Inglis, like Rogers, suggested that the NSA’s role as chief protector of the nation’s cybersecurity and the agency’s job of collecting signals intelligence (ie. data) were closely linked. The relationship between cyber-protector and signal snoop would become more apparent going forward.

“I don’t see them at odds,” said Inglis. “You might well use those signals intelligence systems to understand more about cyber threats in the international realm. That’s another aspect of our intelligence that might richly profit from taking a look at what adversaries, be they nations, entities, and you want to know something about that before the event occurs, you might want to interdict that in advance of that threat.” He added that that signals intelligence collection could be expanded, increasingly, on “on behalf of the private sector.”

Each new cyber attack raises the geopolitical stakes. Rogers, in his remarks, called for a clear red line that would determine whether a cyber action undertaken by state or nation rises to the level of war. “There is no red line. There is no sense of consequence,” he said regarding theft of intellectual property online. “We need to get there.”

Cyber Command faces limits in the protection it can offer.

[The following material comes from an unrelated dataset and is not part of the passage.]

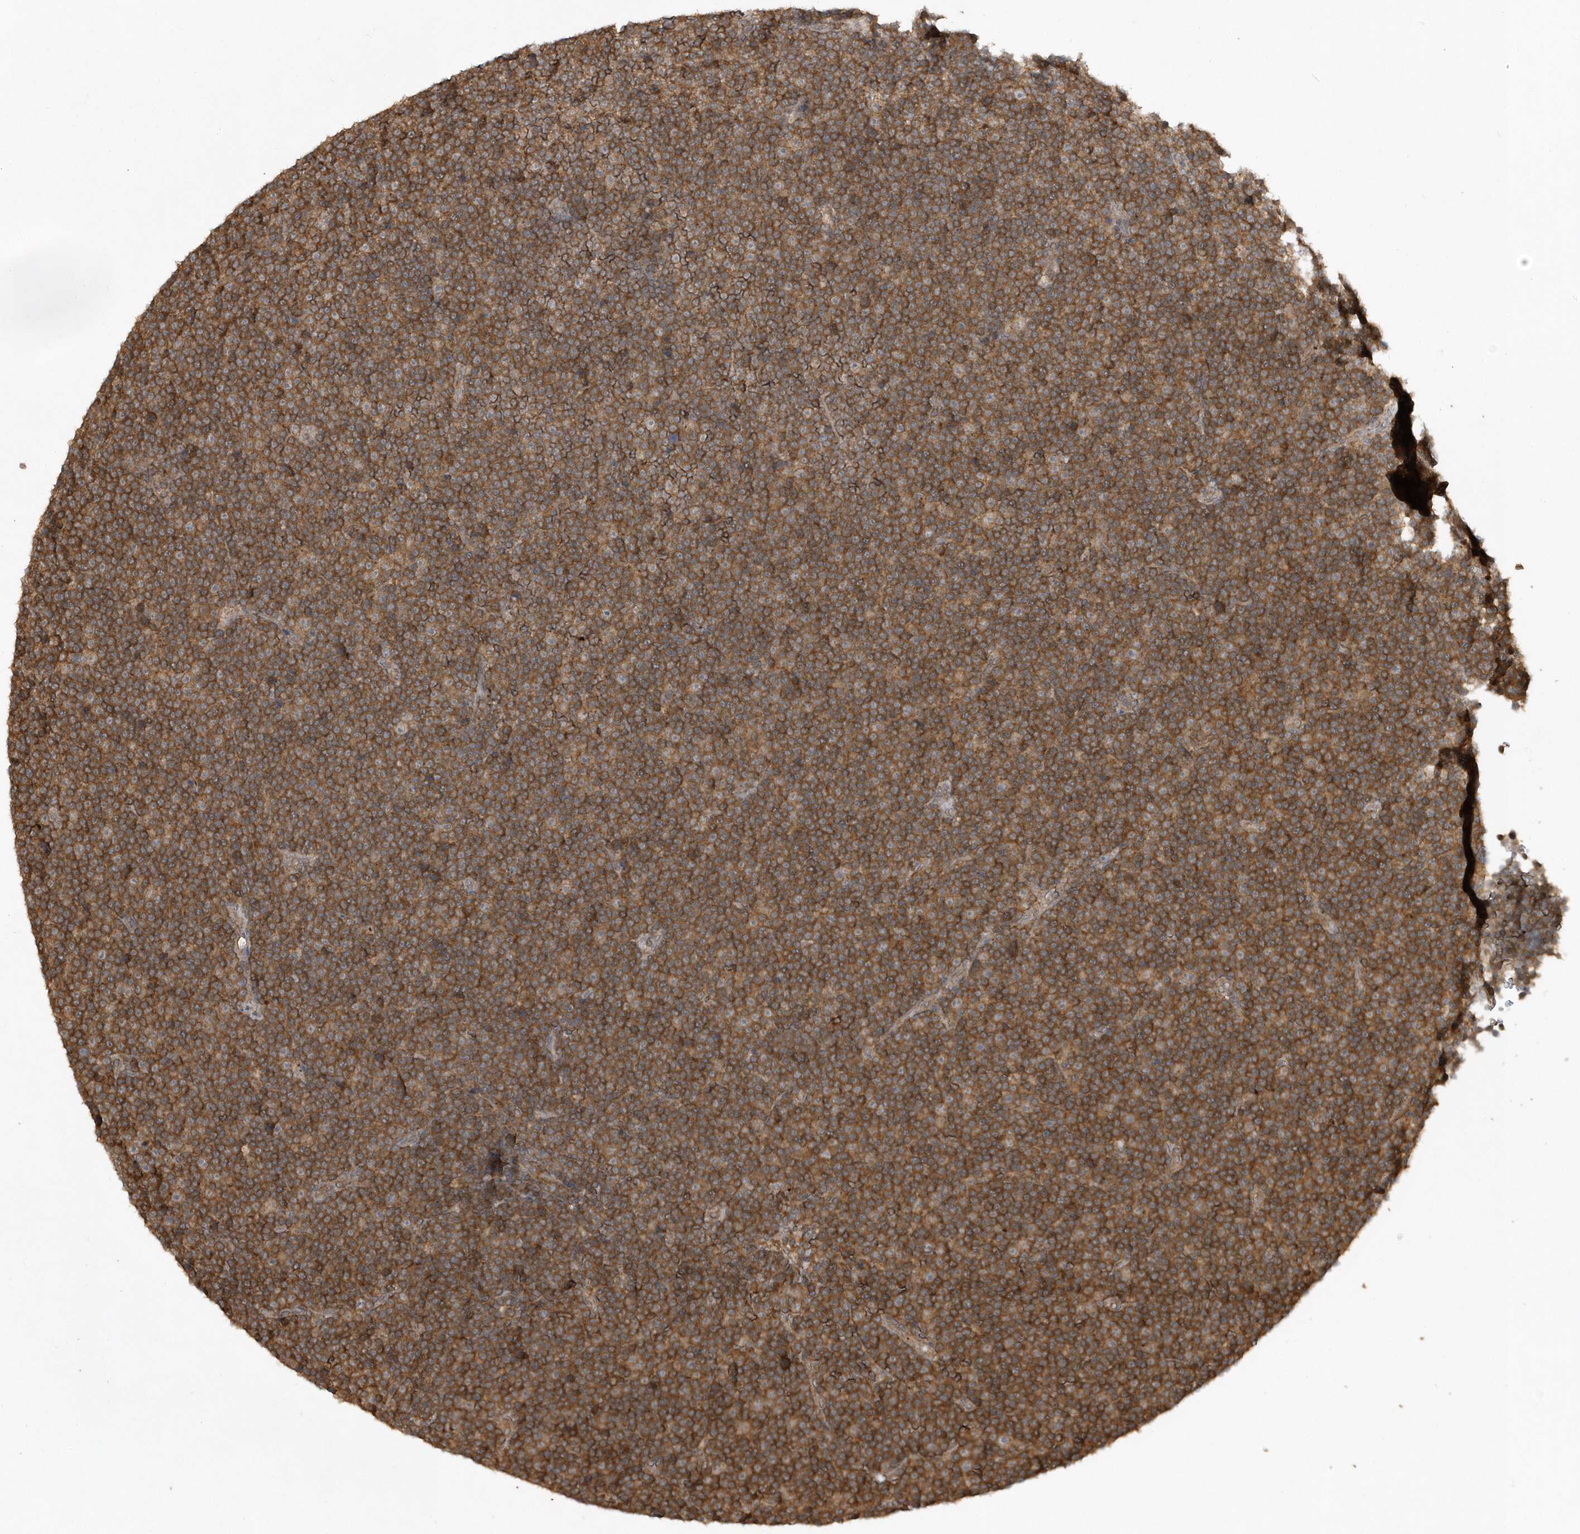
{"staining": {"intensity": "moderate", "quantity": ">75%", "location": "cytoplasmic/membranous"}, "tissue": "lymphoma", "cell_type": "Tumor cells", "image_type": "cancer", "snomed": [{"axis": "morphology", "description": "Malignant lymphoma, non-Hodgkin's type, Low grade"}, {"axis": "topography", "description": "Lymph node"}], "caption": "Immunohistochemistry (IHC) of human low-grade malignant lymphoma, non-Hodgkin's type reveals medium levels of moderate cytoplasmic/membranous positivity in about >75% of tumor cells. The staining is performed using DAB (3,3'-diaminobenzidine) brown chromogen to label protein expression. The nuclei are counter-stained blue using hematoxylin.", "gene": "ACYP1", "patient": {"sex": "female", "age": 67}}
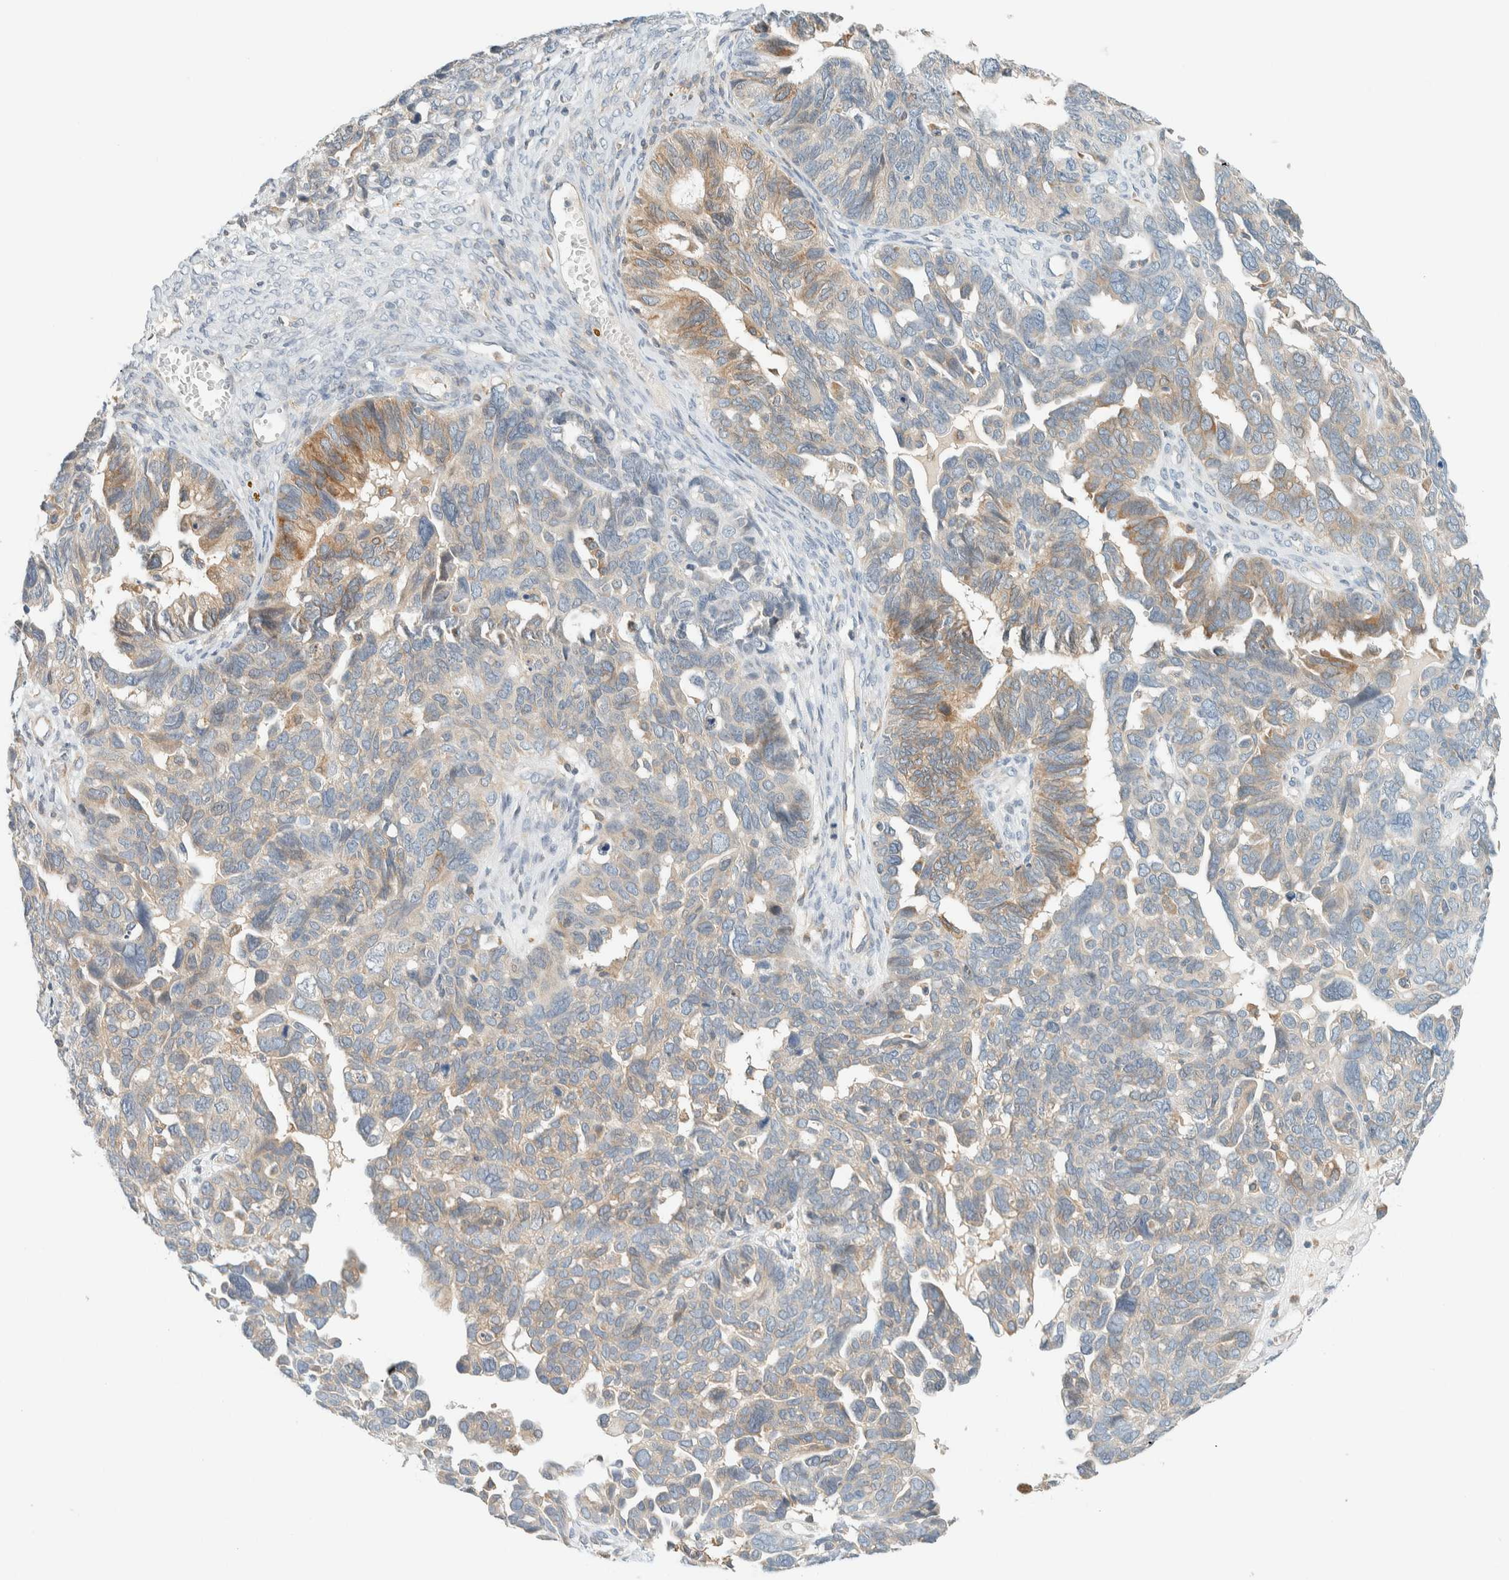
{"staining": {"intensity": "moderate", "quantity": "<25%", "location": "cytoplasmic/membranous"}, "tissue": "ovarian cancer", "cell_type": "Tumor cells", "image_type": "cancer", "snomed": [{"axis": "morphology", "description": "Cystadenocarcinoma, serous, NOS"}, {"axis": "topography", "description": "Ovary"}], "caption": "Ovarian cancer (serous cystadenocarcinoma) was stained to show a protein in brown. There is low levels of moderate cytoplasmic/membranous positivity in approximately <25% of tumor cells.", "gene": "SUMF2", "patient": {"sex": "female", "age": 79}}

The best way to defend from cyber attacks is to acknowledge the break-ins, malware, denial of service attacks will occur with greater frequency and severity. Rogers called for more emphasis on resilience in the face of massive cyber attacks, likening the nation’s network-connected infrastructure to a battleship under constant assault from bombs. “What do you do when you have damage?” he asked, harkening back to his time spent analyzing signals intelligence aboard Navy ships, “what you do is to keep fighting.”

In a strange moment, Rogers asked the attendees, primarily cybersecurity professionals, if any of them had suffered “some form of compromise of their personal information or their personal systems,” after a brief pause, he acknowledged:

“My hands up there with you."

In other words, the NSA sees the looming threat of more consequential cyber attacks as justification enough to do even more data collection under parameters it views as legal.

But that doesn’t mean that they can keep you safe.